* Your assignment
Please count how many lines in the entries below contain "ceiling" and reply with the figure alone.

* Excerpts from a dataset
______

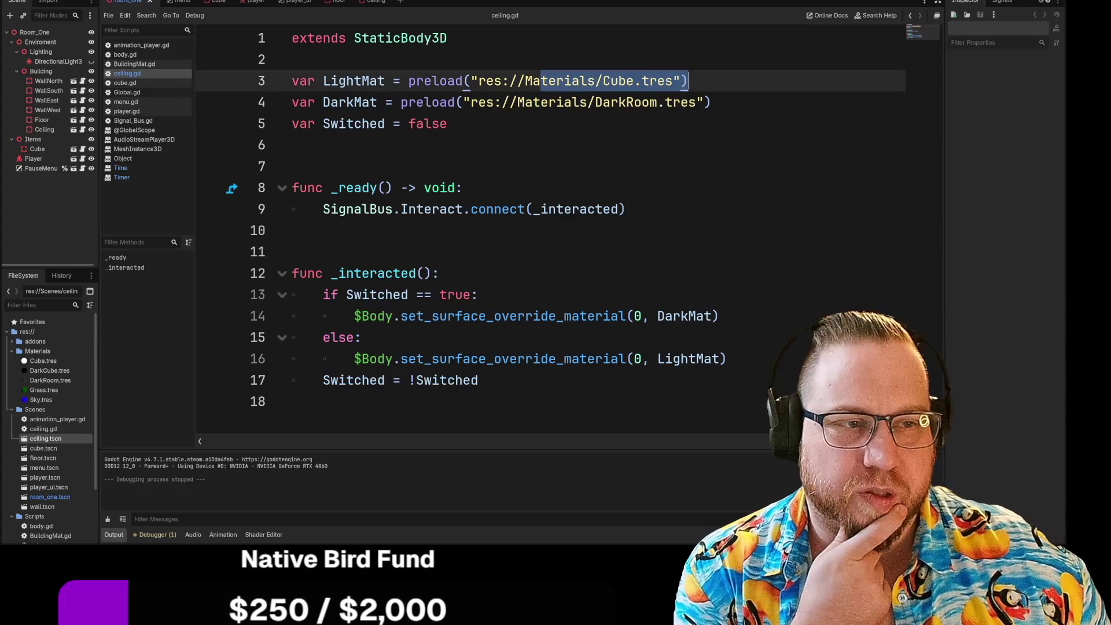
Highlight the dark material path and the DarkMat and LightMat swap lines in ceiling.gd
drag(401, 102, 712, 102)
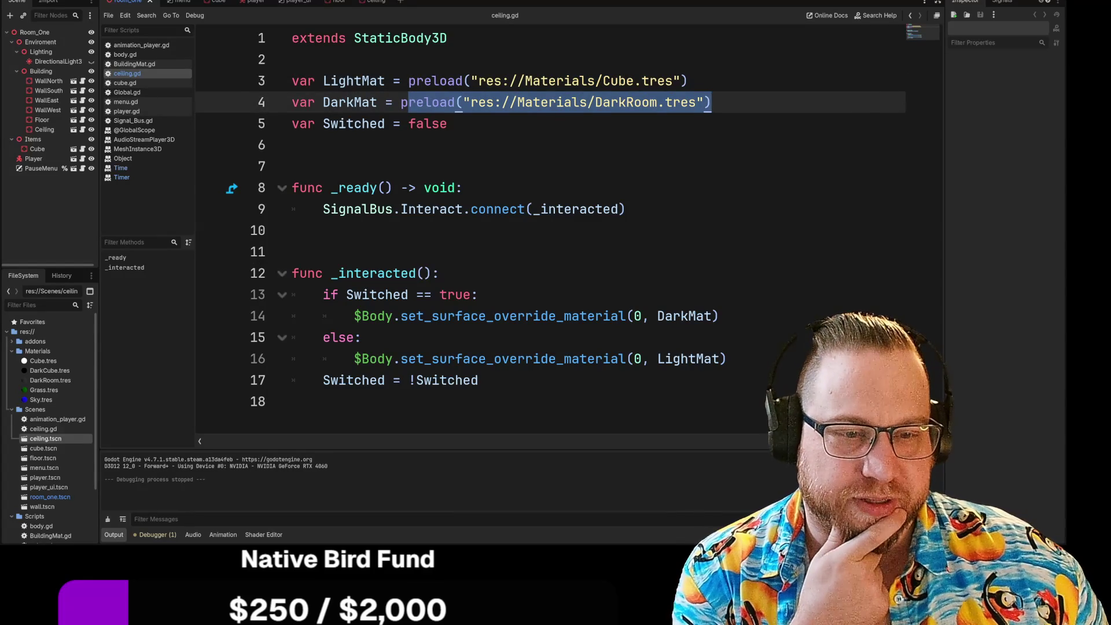
click(354, 316)
mouse_move(354, 316)
mouse_down()
mouse_move(361, 337)
mouse_move(718, 316)
mouse_up()
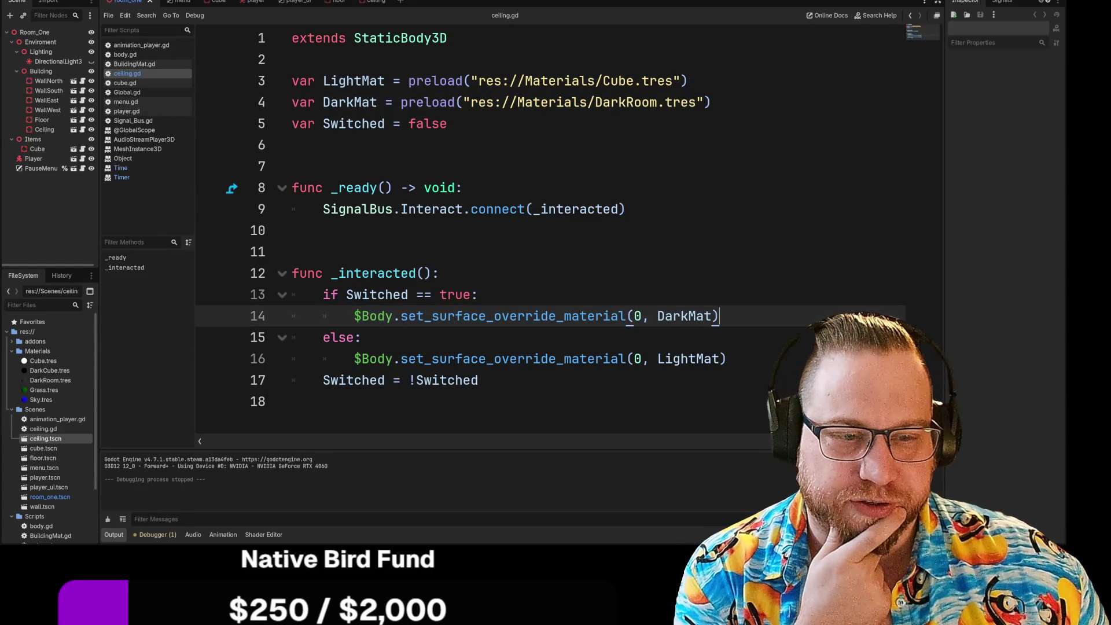
drag(354, 359, 726, 358)
click(727, 359)
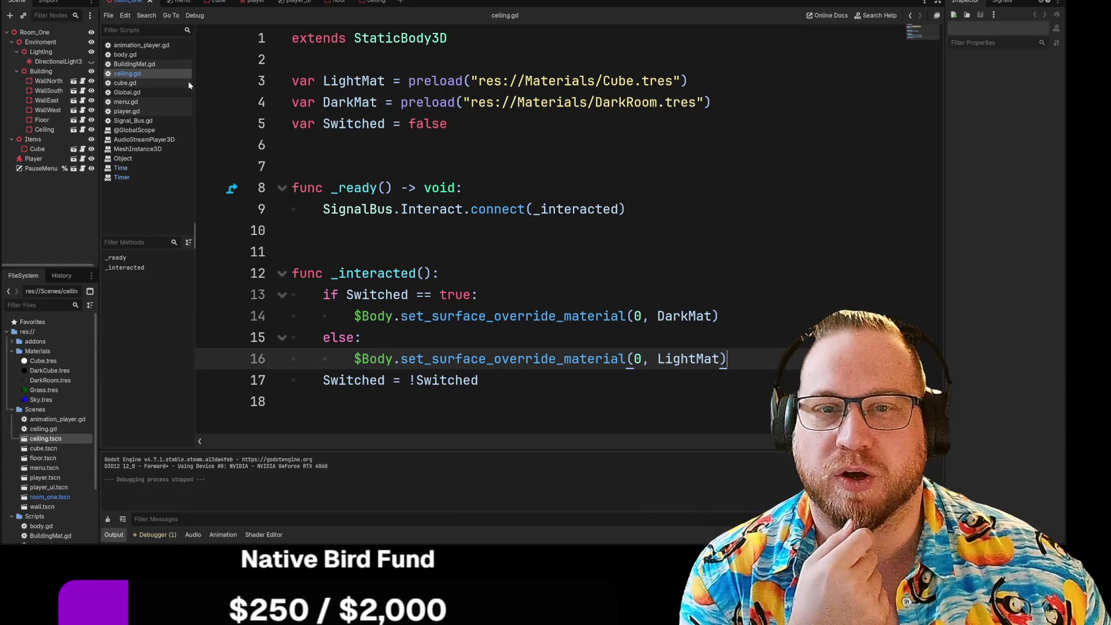
Compare against BuildingMat.gd, then return to ceiling.gd and save it
click(130, 64)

______

* Response area
2